• _CHALLENGES_
A: In the passage on writer's block, shorten the paragraph that begins "Other times, we tumble to a stop" while keeping its main facts.
B: Carry on the passage on writer's block from its final sentence.

• _PASSAGE GIVEN_

Sometimes we feel blocked because we don’t have a clear picture of exactly what we want to say. Do you know the theme of your novel? Can you put it down in concrete terms, in a few sentences? If not, think about it until you can. If you don’t know what you want to say, how can you work a story into saying anything in particular? You can’t. You sit and write and take off on tangents and work hard and harder still and end up with a lot of material that’s not a cohesive whole.

Interpretation? Writer’s Block. But is it?

Not really, though the result is the same. It’s a lack of specific focus, of direction.

Other times, we tumble to a stop because we don’t really understand our characters. We haven’t fully explored these people and so we don’t have a firm grasp on what makes them tick. What do they love, hate, admire, and respect? What do they fear? How are they going to grow and change during the course of the novel? Motivation. Conflict—internal and external—is essential, but so is knowing what makes each character universal and unique.

If you don’t know your characters as well or better than you know yourself, how can you write how they’ll react to a given novel situation? You can’t. And so you stumble to that stop without a clue as to how to proceed. And that is often interpreted as writer’s block.

The solution to work past it: interview these people. Author, Kim Kozlowski, crafted a wonderful character interview that is indispensable. It takes time to complete, because it’s very thorough, and you won’t use all the information you glean in preparing it. But you will know these characters, and you will know what they wouldn’t or wouldn’t do in any given situation. And in interviewing them, they will spur the plot—one that is custom-made to highlight their goals, motivations, and conflicts, and enhance their novel purpose. Result: no more writer’s block.

Collection entries:
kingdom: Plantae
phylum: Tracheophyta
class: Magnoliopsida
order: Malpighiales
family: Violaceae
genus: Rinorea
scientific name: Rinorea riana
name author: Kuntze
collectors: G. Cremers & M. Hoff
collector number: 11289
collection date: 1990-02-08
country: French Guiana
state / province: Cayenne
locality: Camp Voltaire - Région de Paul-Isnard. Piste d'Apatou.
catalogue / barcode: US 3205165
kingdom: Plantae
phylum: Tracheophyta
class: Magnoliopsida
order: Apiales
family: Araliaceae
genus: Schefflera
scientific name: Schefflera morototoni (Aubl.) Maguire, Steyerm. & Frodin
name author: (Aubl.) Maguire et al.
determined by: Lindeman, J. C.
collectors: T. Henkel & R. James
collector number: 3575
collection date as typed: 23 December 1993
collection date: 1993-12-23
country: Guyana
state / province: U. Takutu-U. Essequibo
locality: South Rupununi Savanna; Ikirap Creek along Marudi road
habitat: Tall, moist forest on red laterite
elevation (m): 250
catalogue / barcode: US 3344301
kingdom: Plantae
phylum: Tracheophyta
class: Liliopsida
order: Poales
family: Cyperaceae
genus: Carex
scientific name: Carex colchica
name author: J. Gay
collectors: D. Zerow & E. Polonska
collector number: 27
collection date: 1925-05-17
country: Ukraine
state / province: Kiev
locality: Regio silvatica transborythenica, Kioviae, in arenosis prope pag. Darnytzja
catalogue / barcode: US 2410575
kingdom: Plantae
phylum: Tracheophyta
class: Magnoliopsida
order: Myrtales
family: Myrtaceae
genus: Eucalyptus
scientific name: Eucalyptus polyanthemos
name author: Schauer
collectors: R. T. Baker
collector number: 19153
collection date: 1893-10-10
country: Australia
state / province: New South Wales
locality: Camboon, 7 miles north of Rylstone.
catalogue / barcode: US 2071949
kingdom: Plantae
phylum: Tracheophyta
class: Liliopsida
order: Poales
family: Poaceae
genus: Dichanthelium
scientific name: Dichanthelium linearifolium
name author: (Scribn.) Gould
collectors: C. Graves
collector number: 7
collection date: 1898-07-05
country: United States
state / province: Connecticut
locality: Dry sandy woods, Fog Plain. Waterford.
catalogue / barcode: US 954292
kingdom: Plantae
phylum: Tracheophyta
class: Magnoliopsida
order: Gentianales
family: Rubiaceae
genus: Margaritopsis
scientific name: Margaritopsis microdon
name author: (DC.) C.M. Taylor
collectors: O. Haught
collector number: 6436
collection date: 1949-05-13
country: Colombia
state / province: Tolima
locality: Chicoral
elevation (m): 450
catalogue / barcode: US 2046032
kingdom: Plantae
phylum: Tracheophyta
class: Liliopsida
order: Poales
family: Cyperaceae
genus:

• _THE ANSWERS_
A: Sometimes we stall because we don't truly understand our characters. We haven't explored them enough to know what drives them: what they love, hate, admire, respect and fear, and how they will grow and change over the novel. Motivation is key. Internal and external conflict is essential, and so is knowing what makes each character both universal and unique.

B:
The same situation with character holds true for plot. Without a clear path on where you’re going in the novel–and what story events you intend to incorporate to take you there, you can write yourself into countless corners, brick walls, dead-ends with no logical way out. And while this too is often interpreted as WB, it isn’t. Not really. It’s a lack of planning. Of knowing how you intend to get from Point A to B. One way to eliminate this situation is to use a plot board.

Do a synopsis, lay out your chapters and scenes. Then check that plot board for all manner of things.

Character growth and development, conflict, motivation, logical succession of events. You can check for logic gaps, natural progression, character consistency. You can check your time line—make sure things are happening in the right order, sequentially. Check your settings to make sure each is compatible with the mood and tone of the scene. You can check essentially all elements of the novel on this board.

In addition to realizing that thoughts hold an enormous amount of power, that creativity must be nurtured and that well refilled to be able to meet demands of putting out, knowing the novel them, the characters and their deepest secrets, fears and desires, and having a plot plan, I think it’s essential that a writer feeling blocked examine the whole. I mean the whole novel, and more. I mean the whole writer.

First look at the novel. Do you love this book? Does it tap into your emotions? Make you want to laugh, cry, choke the living daylights out of something? Does it arouse your passion? If not, change it until it does. If you don’t, then apathy sets in, and you’re setting yourself up for more blocks. And for rejections. You can’t arouse empathy in anyone else if it isn’t put there by you, the writer. If you don’t feel it, how can you stir it in others? So get passionate. Write something that matters to you. If you can’t do that on this novel, then ditch the project. If your passion is aroused, you’ll have plenty to say—and tons of ways to say it. Passion arouses all the nebulous creative juices and they make the work flow.

As a writer, how do you feel about writing this particular book? Are you writing a category novel because you love them, or because you’ve heard that so many of them are published your odds of breaking into publishing are greater by writing one of them? Are you writing your novel because it’s the kind of story you love to read? The kind you’ve always done and changing is too hard, or intimidating?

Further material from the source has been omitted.